PHC Banner
PHC in the woods

PSYCHEDELIC HEARTS CLUB | ROAD STORIES

'...Hi Simon & Susie,

Thank you for an excellent evening.

Everybody loved and enjoyed the music and were really impressed by your super performance.

I got endless compliments for finding such a suitable quality musical act. You both made our Christmas Dinner into a great evening out.

Hope to see you back before too long...'

John Rees - Burghill Valley Golf Club

Most musicians have a plentiful supply of colourful tales from their time on the road - here are a few of ours...

The Most I Could Do Micky

Chris Spedding in his RAK Records days...

During the scorchingly hot summer of 1976 I was working as an actor and musician/singer with the Mayday Theatre Company. We were based at Battersea Arts Centre in London. I was critically aware that the job was only going to last for a few more months. I didn't want to return to Birmingham and was determined to find new artistic opportunities in London.

As an avid reader at the time of Melody Maker (a weekly tabloid-sized round up of the contemporary rock and pop scene in the UK and the USA) I had read that famed UK session guitarist Chris Spedding was putting together a rootsy rock band for Micky Most's RAK label. The idea was to transform Chris from a ubiquitous super-successful session side man into a legitimate pop star in his own right.

In the Melody Maker classifieds section a few weeks later I noticed a large Rak Records ad seeking a guitarist/vocalist for a new recording project. I put two and two together and realised this audition was obviously for Chris Spedding's new band. I called Rak and set up an audition for the following week at a large well-known London rehearsal studio.

For the whole week I desperately tried to learn some basic Chuck Berry style guitar chops. I learnt to sing Johnny B Goode and boned up on a passable version of the guitar parts.

I was pretty nervous when I arrived at the rehearsal studio and saw Spedding's silver Chevrolet Stingray and Micky Most's Rolls Royce parked in the street outside. Once inside they were both very disarming and friendly and I was able to relax. Chris picked up a bass and asked me what song I wanted to do.

At this point I bottled it and abandoned any thoughts of Chuck Berry inspired 'roots rock'. As I was in front of one the the UK's most successful record producers I decided to play and sing one of my own compositions, 'Helping Hand' with Chris Spedding playing along on bass.

We exchanged pleasantries briefly afterward and I left the building to catch a bus back to where I was living in Harlesden.

Fair to say I totally blew that audition !

AWOL Bass Player

In the eighties I worked as a producer for WEA International, based in Bangkok, Thailand. I had arranged through Pete Brigsfish, a drummer I had worked with some years earlier, to use his band to record an album in the UK, with a Thai artist. The band included the brilliant 17 year old Tony Franklin on fretless bass...

In December 1984 I arrived back in the UK, which was experiencing sub-zero weather. We met up at a freezing rehearsal space in the centre of Birmingham. Tony's basses were there, but no Tony. Pete explained, somewhat sheepishly that Tony had recently left them to join another band ! He introduced me to his replacement, a rather tired-looking 40 something blues bassist...

I wasn't happy at this unexpected turn of events. I really loved Tony's playing and thought it would add a lot to the album. So who was Tony now playing with, I demanded to know. Pete told me...

Tony Franklin had just joined Jimmy Page and Paul Rogers in their new band The Firm!

Holiday Inn Blues

When I was twelve my family moved from North Wales to Herefordshire.

Data extract »
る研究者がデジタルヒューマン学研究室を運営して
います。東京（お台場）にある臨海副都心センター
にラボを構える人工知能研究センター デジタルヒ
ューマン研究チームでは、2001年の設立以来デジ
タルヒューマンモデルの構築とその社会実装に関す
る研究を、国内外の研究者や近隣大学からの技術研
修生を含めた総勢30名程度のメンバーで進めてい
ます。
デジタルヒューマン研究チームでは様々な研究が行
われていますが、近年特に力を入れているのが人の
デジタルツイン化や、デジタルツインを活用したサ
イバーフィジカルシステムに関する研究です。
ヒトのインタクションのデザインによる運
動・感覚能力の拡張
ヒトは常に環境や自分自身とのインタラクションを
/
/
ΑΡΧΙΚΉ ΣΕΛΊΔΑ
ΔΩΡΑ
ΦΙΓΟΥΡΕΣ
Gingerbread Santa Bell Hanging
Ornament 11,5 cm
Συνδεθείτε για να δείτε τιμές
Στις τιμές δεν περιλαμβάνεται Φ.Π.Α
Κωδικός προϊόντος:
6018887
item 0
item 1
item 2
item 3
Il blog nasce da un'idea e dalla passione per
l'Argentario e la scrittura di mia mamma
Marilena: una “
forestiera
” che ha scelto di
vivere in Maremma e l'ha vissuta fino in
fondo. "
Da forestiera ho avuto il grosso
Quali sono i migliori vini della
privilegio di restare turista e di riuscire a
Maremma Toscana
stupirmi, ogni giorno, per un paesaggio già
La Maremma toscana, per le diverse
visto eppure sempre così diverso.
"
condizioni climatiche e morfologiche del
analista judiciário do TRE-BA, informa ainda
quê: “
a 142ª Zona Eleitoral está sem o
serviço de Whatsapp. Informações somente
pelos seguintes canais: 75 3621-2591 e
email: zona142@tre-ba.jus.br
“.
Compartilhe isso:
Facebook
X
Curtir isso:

Problems to solve »
A – From the start of the rows up to and including the line that contains "イバーフィジカルシステムに関する研究です。", convert each line into a string in a JSON list, leaving out blank lines.
B – Carry on the musicians' road stories from where the text stops.

Expected results »
A –
[
  "る研究者がデジタルヒューマン学研究室を運営して",
  "います。東京（お台場）にある臨海副都心センター",
  "にラボを構える人工知能研究センター デジタルヒ",
  "ューマン研究チームでは、2001年の設立以来デジ",
  "タルヒューマンモデルの構築とその社会実装に関す",
  "る研究を、国内外の研究者や近隣大学からの技術研",
  "修生を含めた総勢30名程度のメンバーで進めてい",
  "ます。",
  "デジタルヒューマン研究チームでは様々な研究が行",
  "われていますが、近年特に力を入れているのが人の",
  "デジタルツイン化や、デジタルツインを活用したサ",
  "イバーフィジカルシステムに関する研究です。"
]

B –
I began playing guitar and singing with violinist and fellow young Quaker, James Little. We aspired to lead a cool hipster life-style and called ourselves Helm's Deep after the site of a battle in J R R Tolkien's 'Lord of the Rings'.

This was long before I had any formal musical training. James & I had no interest in learning popular tunes by established artists. It was 1967 and in the free-wheeling musical spirit of the times we just wanted to improvise and play our own peculiar brand of what we would later call 'art rock' !

We rehearsed a lot, played occasional gigs and had many musical adventures. We at one point become the North Herefordshire Liberals 'house band', sometimes being ferried to a gig in a white Jaguar with red leather seats - this and the ready supply of cider while we played was the life for us ! We also got our first press exposure being featured on the front page of The Hereford Times while busking in Eign Gate in the centre of Hereford. I think I was fourteen at the time.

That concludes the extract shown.